Bas Boots

Het Centraal Bureau voor de Statistiek (CBS) presenteerde half februari cijfers die de sterkste economische krimp aantoonden ooit door onze nationale cijferfabriek gemeten. Een krimp van 3,8 procent, de grootste krimp sinds de Tweede Wereldoorlog. Echter, zoals de makers van Asterix en Obelix het zouden omschrijven, is er één dorpje dat dapper weerstand biedt. Tegen de stroming in laat de landbouw- en visserijsector juist een plus zien van 1,2 procent. Hoofdeconoom van het CBS Peter Hein van Mulligen noemde de land- en tuinbouw in Boerenbusiness ‘behoorlijk coronaresistent’.
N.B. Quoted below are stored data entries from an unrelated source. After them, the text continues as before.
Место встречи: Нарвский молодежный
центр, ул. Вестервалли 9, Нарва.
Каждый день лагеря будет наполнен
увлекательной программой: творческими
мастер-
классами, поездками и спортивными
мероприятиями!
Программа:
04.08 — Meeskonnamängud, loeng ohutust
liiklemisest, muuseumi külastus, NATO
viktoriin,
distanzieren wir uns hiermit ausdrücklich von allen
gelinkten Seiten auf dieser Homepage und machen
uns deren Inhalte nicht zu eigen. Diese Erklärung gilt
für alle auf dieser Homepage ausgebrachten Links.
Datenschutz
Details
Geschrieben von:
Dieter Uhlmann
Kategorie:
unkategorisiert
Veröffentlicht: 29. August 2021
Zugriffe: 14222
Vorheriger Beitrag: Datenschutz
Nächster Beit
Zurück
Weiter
Natuurlijk hebben boeren en tuinders ook last van de crisis, bijvoorbeeld daar waar aan de horeca wordt geleverd of ondernemers zelf afhankelijk zijn inkomsten uit de toeristische hoek, maar door de bank genomen toont de sector zich opnieuw een van de meest stabiele pijlers onder de economie. En daar hebben niet alleen de primaire producenten in de land- en tuinbouw baat bij. Het hele agrocluster, inclusief verwerkende industrie, transport en retail, rust voor een belangrijk deel op de schouders van onze boeren en tuinders. Dat geldt niet niet in de laatste plaats voor Noord-Limburg als innovatiecentrum en een van de belangrijkste logistieke hubs van ons land.
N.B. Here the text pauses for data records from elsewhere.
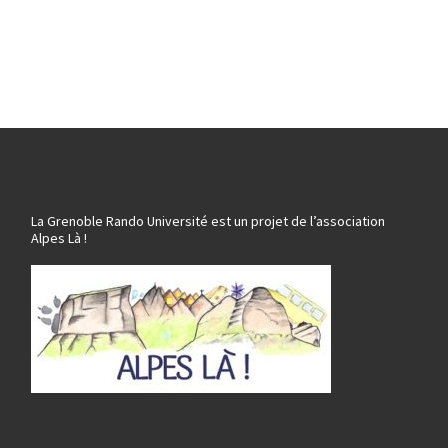
La Grenoble Rando Université est un projet de l’association
Alpes Là !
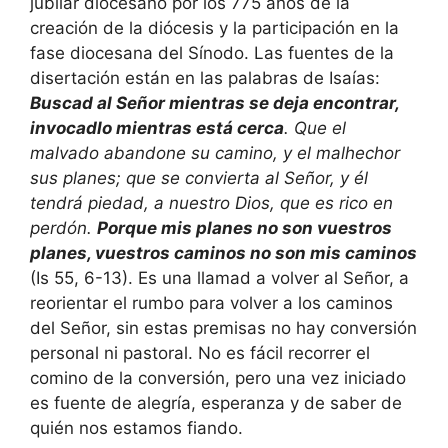
jubilar diocesano por los 775 años de la
creación de la diócesis y la participación en la
fase diocesana del Sínodo. Las fuentes de la
disertación están en las palabras de Isaías:
Buscad al Señor mientras se deja encontrar,
invocadlo mientras está cerca
. Que el
malvado abandone su camino, y el malhechor
sus planes; que se convierta al Señor, y él
tendrá piedad, a nuestro Dios, que es rico en
perdón.
Porque mis planes no son vuestros
planes, vuestros caminos no son mis caminos
(Is 55, 6-13). Es una llamad a volver al Señor, a
reorientar el rumbo para volver a los caminos
del Señor, sin estas premisas no hay conversión
personal ni pastoral. No es fácil recorrer el
comino de la conversión, pero una vez iniciado
es fuente de alegría, esperanza y de saber de
quién nos estamos fiando.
Deze cijfers tonen eens te meer aan hoe belangrijk een sterke agrosector – ook in tijden van crisis – is voor Nederland, maar vooral voor onze eigen regio. Of het nou gaat om gezonde en veilige voeding, werkgelegenheid, het leefbaar houden van het platteland, klimaatopgaven, de zorg voor de groene leefomgeving of zoals nu, economische groei: boeren en tuinders houden Limburg gezond.

Het is daarom cruciaal dat ze de ruimte hebben en houden om te doen waar ze goed in zijn: ondernemen en innoveren.